Buckeyes Pushing Through Dog Days

Summer camp for the Ohio State football team can be grueling, but that doesn't mean there aren't parts the Buckeye players don't enjoy. The coaching staff splits each practice into drills and scrimmaging, and those who have been around the Buckeye program for a while have their own favorite parts of each two-hour session.

Fall camp can be a grind. Temperatures have been close to 90 degrees throughout Ohio State's 2010 version, and the daily monotony of camp has dragged on as the Buckeyes try to fit the requisite number of practices into close to three weeks of work.

Through it all, members of the Ohio State coaching staff do their best to try to shake things up. For example, Tuesday's practice concluded with the "Maize and Blue" drill, a period in which the Buckeye players are reminded to focus on what it takes to beat rival Michigan by going through a period of conditioning and fundamental exercises.

Oh, and with a thumping sound system now installed at the new Harmon Family Football Practice Park, there was a new twist – the five-minute period was given a soundtrack of Michigan's fight song "The Victors" blaring at ear-splitting levels.

As soon as Jim Tressel announced the drill at the top of his lungs, players and coaches scattered in different directions of the two artificial turf fields. The most amusing sight included offensive line coach Jim Bollman sitting in the chair of the team's new blocking sled, face showing a slight grin, as he directed his charges to push the sled back and forth across one end zone.

"It means a lot," safety Jermale Hines said. "You just go hard, work on your techniques. You work on ball drills and things like that, basically just to remind you of how big that game is up north."

That drill came at the conclusion of 11-on-11 scrimmaging, which traditionally takes up the second half of each Buckeye practice. During those times, the Buckeyes are actually playing football, lining up the top defense against the top offense, the twos against the twos and the threes against the threes.
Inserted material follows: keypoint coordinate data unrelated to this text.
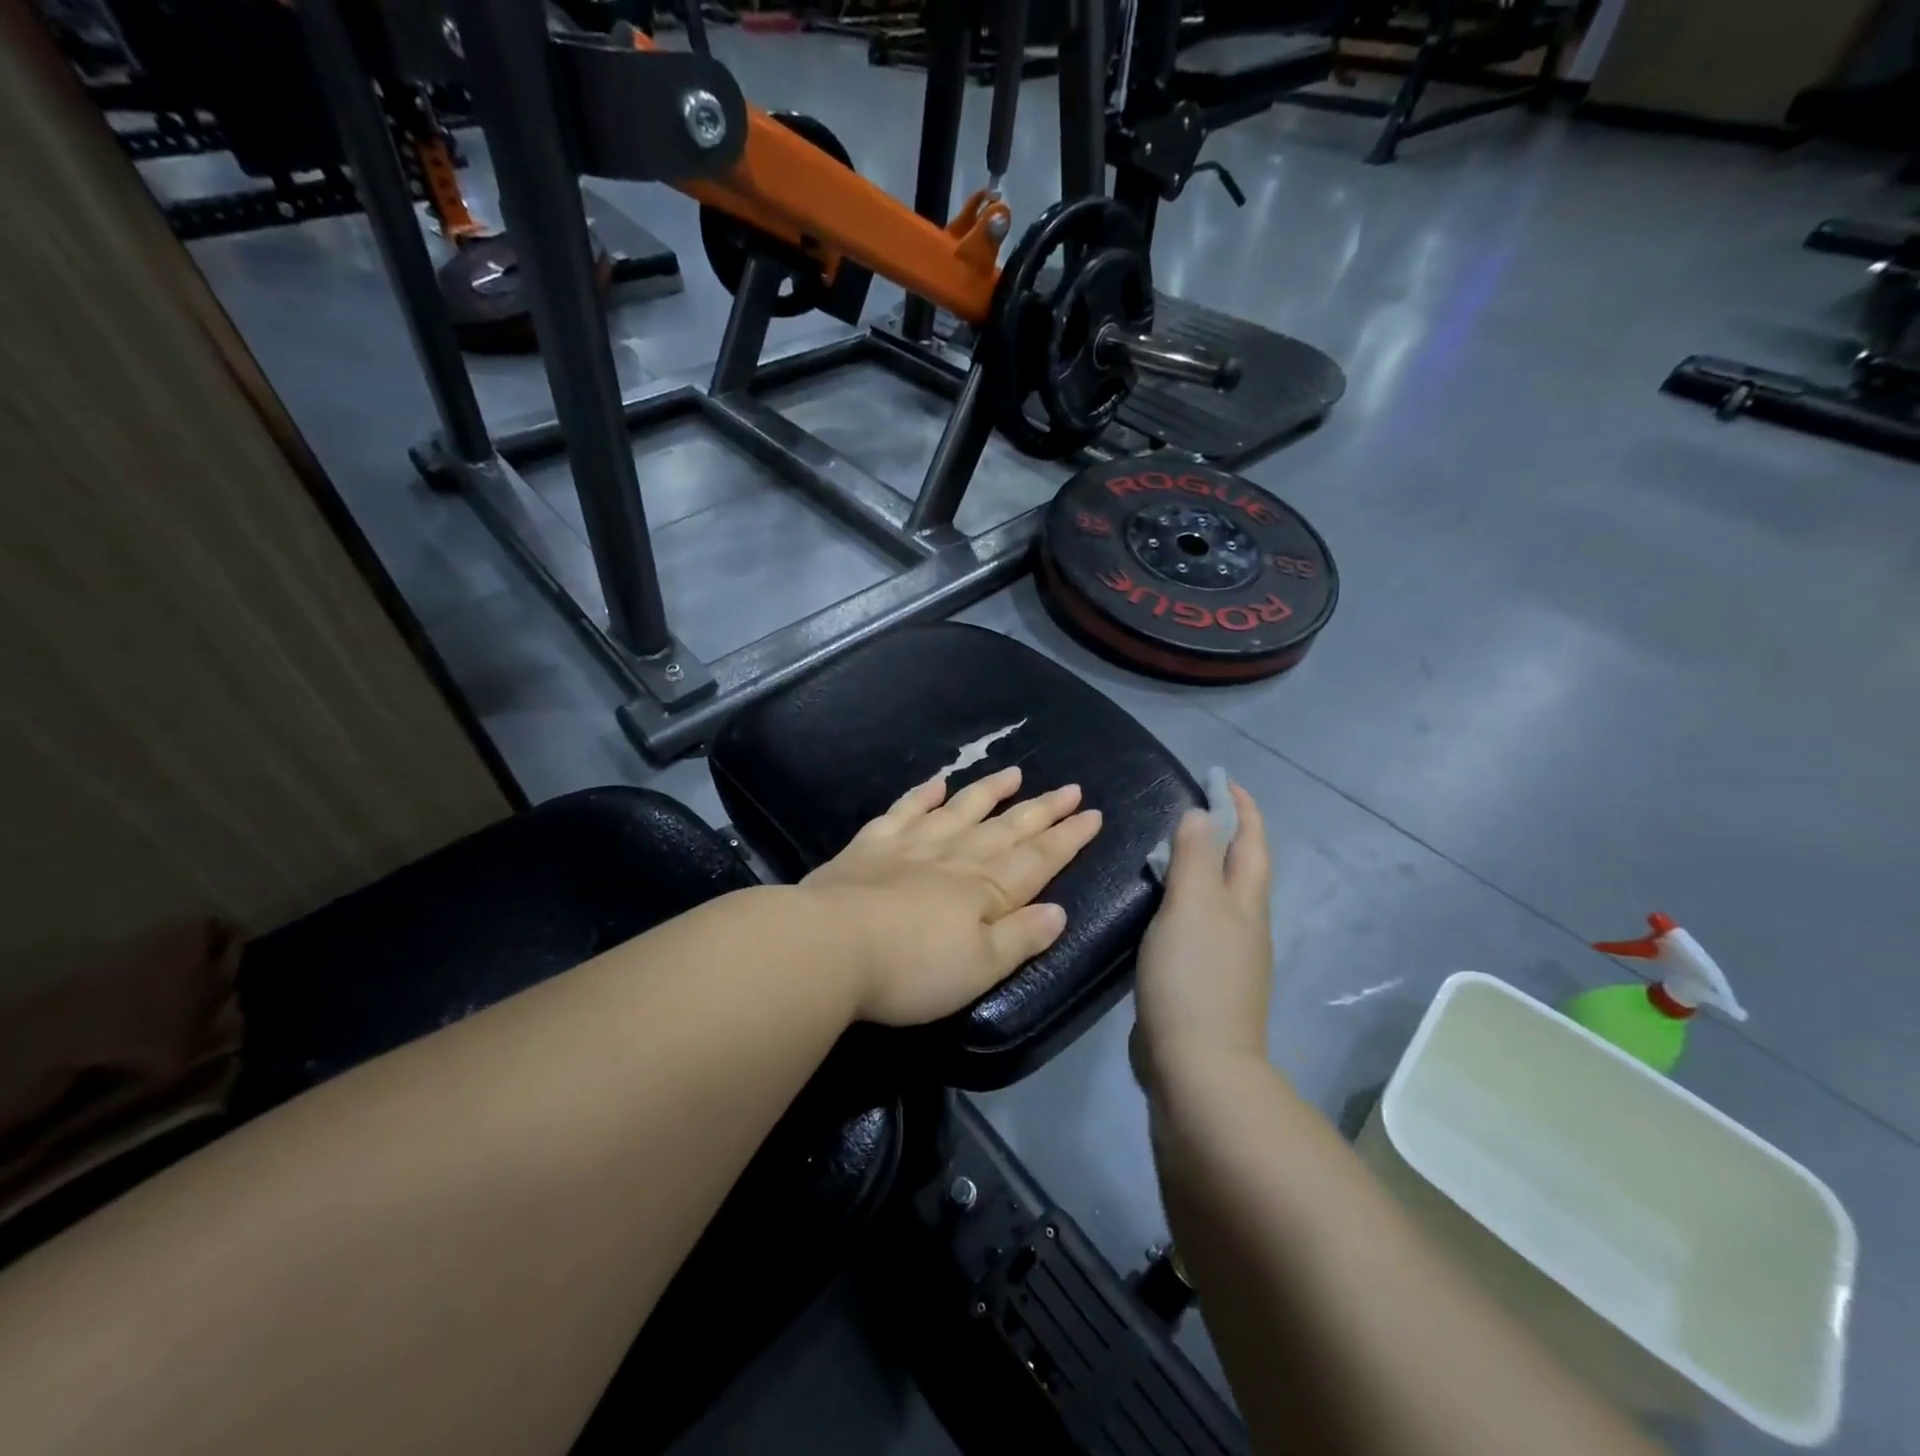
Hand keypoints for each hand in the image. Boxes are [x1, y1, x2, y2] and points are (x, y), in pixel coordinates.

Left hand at [801, 766, 1102, 1026]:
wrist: (828, 946)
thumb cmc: (911, 968)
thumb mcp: (979, 968)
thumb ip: (1020, 937)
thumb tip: (1058, 911)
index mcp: (985, 889)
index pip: (1038, 859)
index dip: (1067, 838)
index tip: (1092, 814)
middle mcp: (954, 857)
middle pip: (1006, 829)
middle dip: (1042, 810)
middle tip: (1070, 788)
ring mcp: (911, 846)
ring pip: (960, 810)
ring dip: (988, 792)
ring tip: (1013, 772)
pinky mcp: (870, 847)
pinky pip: (904, 812)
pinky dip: (922, 796)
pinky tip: (936, 784)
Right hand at [1131, 782, 1273, 1093]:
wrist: (1199, 1066)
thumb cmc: (1194, 977)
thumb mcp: (1192, 907)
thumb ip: (1196, 858)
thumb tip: (1202, 812)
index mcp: (1246, 904)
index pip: (1251, 843)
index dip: (1241, 809)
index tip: (1222, 780)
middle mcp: (1245, 926)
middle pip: (1241, 870)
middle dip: (1225, 835)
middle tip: (1191, 810)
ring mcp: (1229, 957)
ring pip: (1219, 898)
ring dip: (1203, 868)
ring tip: (1170, 852)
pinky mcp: (1205, 981)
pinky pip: (1198, 925)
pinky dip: (1185, 902)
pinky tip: (1160, 909)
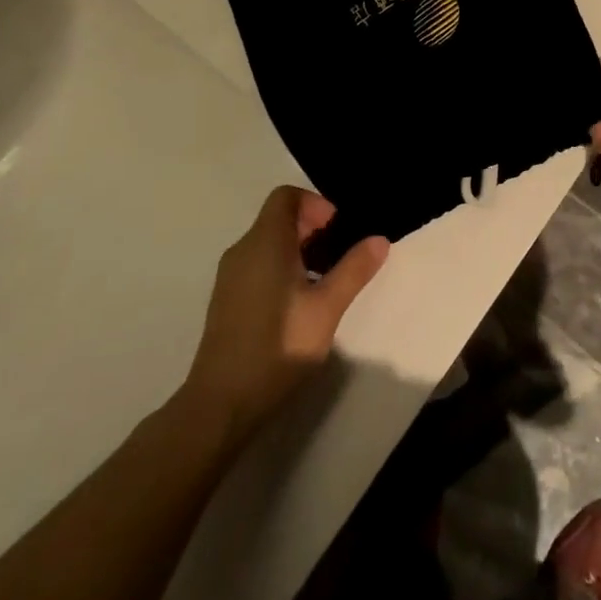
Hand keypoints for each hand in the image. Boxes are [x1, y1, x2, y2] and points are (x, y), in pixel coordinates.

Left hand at [178, 186, 388, 453]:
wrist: (221, 404)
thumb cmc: (279, 346)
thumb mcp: (327, 307)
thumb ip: (354, 269)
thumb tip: (379, 239)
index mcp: (265, 242)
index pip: (286, 196)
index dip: (315, 204)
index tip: (337, 231)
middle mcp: (243, 250)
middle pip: (278, 218)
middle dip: (311, 228)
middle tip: (338, 257)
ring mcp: (230, 277)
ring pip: (268, 243)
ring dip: (298, 250)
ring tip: (323, 283)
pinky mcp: (226, 301)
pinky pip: (257, 265)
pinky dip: (281, 268)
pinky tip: (298, 305)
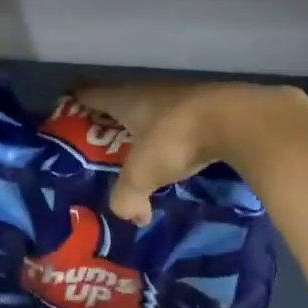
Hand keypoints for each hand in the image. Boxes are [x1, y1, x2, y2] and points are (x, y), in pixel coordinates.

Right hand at [73, 80, 305, 224]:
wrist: (239, 121)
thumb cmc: (176, 139)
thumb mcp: (142, 174)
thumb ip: (128, 197)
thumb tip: (132, 217)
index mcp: (127, 99)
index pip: (91, 94)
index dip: (77, 100)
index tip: (67, 106)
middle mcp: (152, 91)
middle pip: (123, 101)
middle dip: (112, 119)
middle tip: (101, 140)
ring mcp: (185, 96)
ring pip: (156, 111)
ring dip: (148, 128)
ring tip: (141, 152)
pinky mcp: (212, 107)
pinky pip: (184, 122)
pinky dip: (177, 137)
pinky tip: (180, 154)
Hines said that's the best part of the day for a player like himself.

"My favorite part of practice I look forward to is when we go team," he said. "We start probably about period 13 and from there on. I look forward to that to compete with the offense, better myself, my techniques, things like that."

During those periods, the coaches also do their best to work on certain game situations, such as important downs and distances or from a certain yard line. The Buckeyes worked on goal-line drills for each of the past two Tuesdays when the media was present, another part Hines singled out as enjoyable.

"I sort of take goal-line to heart because I think you have to be real tough to stop somebody on the goal line, in short yardage," he said. "Those are the ones we really take to heart because you have to have toughness, and that's where the toughness of our team comes from."

The Buckeyes also worked on a shortened two-minute drill Tuesday, as the ball was placed for second down at the defense's 40-yard line with 11 seconds left on the clock and each team holding a timeout. The first team couldn't move the ball thanks to two incompletions thrown by Terrelle Pryor, and from there freshman kicker Drew Basil missed a 58-yard field goal.

The second unit fared a little better, earning enough yardage to give Basil a 50-yarder he made. The third team also gained little yardage, but Basil split the uprights with a 56-yarder sure to give him confidence.

The first-team offense has fared better when Tressel has declared "the last play in the world" in each of the last two sessions open to media. A week ago with the ball placed at the 15, Pryor was flushed right from the pocket and fired a BB between defenders – even glancing the hand of Hines – to receiver DeVier Posey in the end zone.

This week, Hines was again victimized, committing one of two defensive pass interference penalties on consecutive plays that gave the offense the ball on the 2, and Pryor evaded a blitz from Tyler Moeller and rolled left to score a touchdown on the next play.

While those portions of practice test the competitiveness of each unit, linebacker Brian Rolle had his own drill he likes the most.

"I like going on inside drill where it's basically all run plays," he said. "That's where you get to see how physical you really are, how you fare against the offensive line. Rather than a pass here, run here, you get run play after run play after run play. That's the part of practice I love, just to be physical."

Not much love was shown for the beginning periods of practice that include stretching and fundamental work at each position, but senior Aaron Gant said any part of practice that included his teammates was worth it.

"Just being together with the team and just competing," he said. "Competing is always fun."

"I love the game of football," Hines added. "To come out here every day, I actually look forward to trying to better myself daily."